The Fabian Society, which was established in London in 1884, took its name from Fabius Cunctator, the Roman General who applied carefully conceived tactics of preparation, attrition, and judicious timing of attack in defeating Hannibal. Fabianism refers especially to a particular position within British socialism, originally espoused by Sidney and Beatrice Webb and George Bernard Shaw, three of the most prominent early Fabians. The early Fabians concentrated on the research of social issues, the results of which were forwarded in arguments for reform to intellectuals and leaders within both the Independent Labour Party and the Liberal Party. After the First World War the Fabian Society affiliated to the Labour Party, becoming a less high‐profile group after the 1930s, but providing a basis for a more diverse set of socialist intellectuals to conduct debate on any issue of interest to the Labour Party.

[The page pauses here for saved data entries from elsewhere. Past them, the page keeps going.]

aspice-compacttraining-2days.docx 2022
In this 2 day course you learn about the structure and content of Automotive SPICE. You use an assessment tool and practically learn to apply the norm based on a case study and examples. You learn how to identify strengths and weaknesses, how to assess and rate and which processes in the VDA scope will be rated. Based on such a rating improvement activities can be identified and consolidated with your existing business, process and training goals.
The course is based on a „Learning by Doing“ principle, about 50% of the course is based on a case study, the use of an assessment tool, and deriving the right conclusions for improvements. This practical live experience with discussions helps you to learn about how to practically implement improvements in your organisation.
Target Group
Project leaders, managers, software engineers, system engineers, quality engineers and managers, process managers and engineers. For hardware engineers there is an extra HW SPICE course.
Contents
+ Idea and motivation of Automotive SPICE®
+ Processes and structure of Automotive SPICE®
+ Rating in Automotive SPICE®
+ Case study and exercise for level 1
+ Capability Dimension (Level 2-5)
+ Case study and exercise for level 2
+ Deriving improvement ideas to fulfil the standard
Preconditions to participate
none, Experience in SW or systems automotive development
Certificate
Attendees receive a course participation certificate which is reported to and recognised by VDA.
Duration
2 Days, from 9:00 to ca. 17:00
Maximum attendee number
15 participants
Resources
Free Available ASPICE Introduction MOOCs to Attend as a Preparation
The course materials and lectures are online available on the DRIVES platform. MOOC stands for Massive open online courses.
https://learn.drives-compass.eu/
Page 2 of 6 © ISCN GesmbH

The Webbs and Shaw believed in a Ricardian theory of rent, which determined that one part of rent should be apportioned to society, or, in practice, the state acting on behalf of society. This was the justification for progressive taxation to fund state expenditure directed at correcting social inequalities. State policies at both national and local levels were to aim at creating a ‘national minimum’ of social welfare which would liberate all individuals to fulfil their talents and act as good citizens. Thus, political democracy enshrined in the right to vote could be extended to a social democracy in which the values and injustices of unfettered capitalism could be eroded. At the same time, the Fabians advocated that the state should be staffed by trained experts in public administration, capable of rational consideration of public policy, dedicated to public service for the general good, and, thus, successful in delivering social democracy. The emphasis on the role of trained intelligence in good government derived from contempt for ‘amateur’ administrators, who by default had facilitated unfettered capitalism.

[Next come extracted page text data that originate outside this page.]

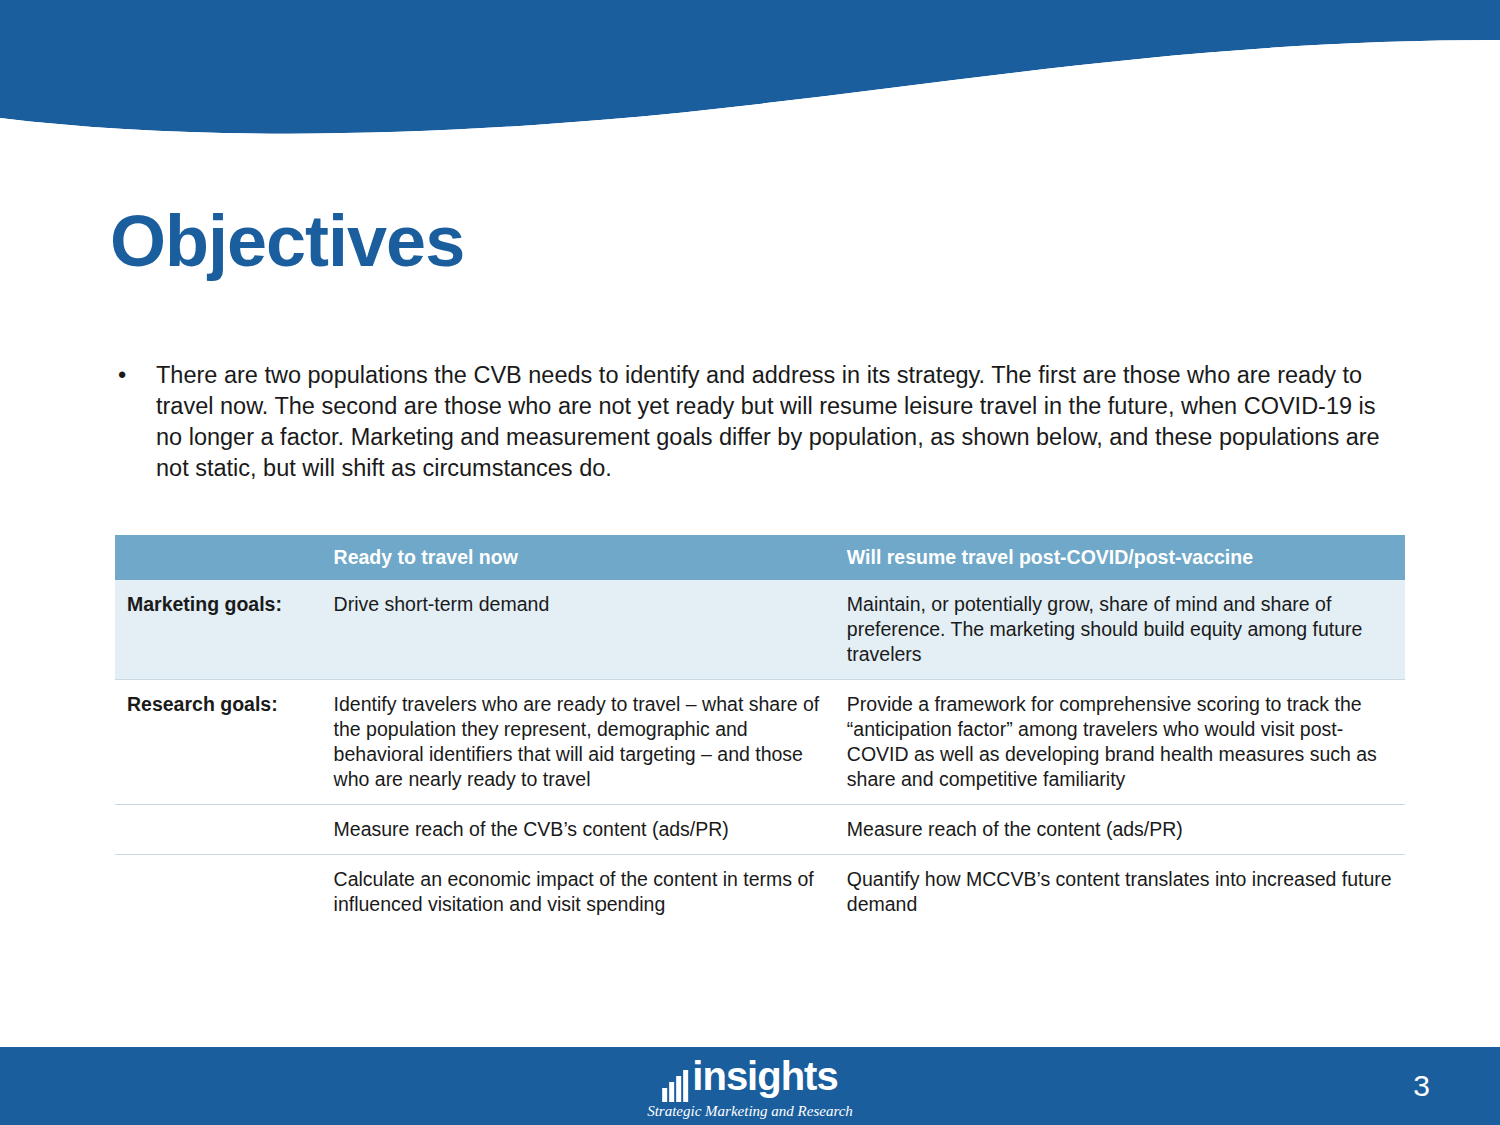Objectives
• There are two populations the CVB needs to identify and address in its strategy. The first are those who are ready to travel now. The second are those who are not yet ready but will resume leisure travel in the future, when COVID-19 is no longer a factor. Marketing and measurement goals differ by population, as shown below, and these populations are not static, but will shift as circumstances do.
| | Ready to travel now | Will resume travel post-COVID/post-vaccine |
| --- | --- | --- |
| Marketing goals: | Drive short-term demand | Maintain, or potentially grow, share of mind and share of preference. The marketing should build equity among future travelers |
| Research goals: | Identify travelers who are ready to travel – what share of the population they represent, demographic and behavioral identifiers that will aid targeting – and those who are nearly ready to travel | Provide a framework for comprehensive scoring to track the “anticipation factor” among travelers who would visit post-COVID as well as developing brand health measures such as share and competitive familiarity |
| | Measure reach of the CVB’s content (ads/PR) | Measure reach of the content (ads/PR) |
| | Calculate an economic impact of the content in terms of influenced visitation and visit spending | Quantify how MCCVB’s content translates into increased future demand |
insights
Strategic Marketing and Research
3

The Fabian approach to political action by way of calm intellectual reflection and considered rational planning, and advocacy that social democracy be engineered by a meritocratic state elite, have appealed to successive generations of senior parliamentary Labour Party figures and to socialists overseas, such as Nehru. Fabianism has been criticized from the left for its rejection of notions of class struggle and its focus instead on creating social solidarity from above which underplays the problems of the working class. It is charged with being based on inherently elitist assumptions, born of its adherents' generally relatively comfortable upbringings and university education. Equally, it has been criticized from the right for ignoring the role of markets, in which benevolent administrators have a smaller role than in planned societies. With the advent of the modernization of the Labour Party from the mid‐1980s, however, the Fabian Society has remained a forum for the debate of a diverse set of issues following the assumption of a smaller and territorially decentralized post‐Thatcherite state in the UK. A 1992 Fabian Society pamphlet by Ed Balls is widely accredited with influencing the decision to make the Bank of England independent in 1997, and the report of the Fabian Society tax commission, chaired by Raymond Plant, in 2000 is considered to have influenced the decision to increase national insurance contributions in 2001 to fund new spending on the National Health Service.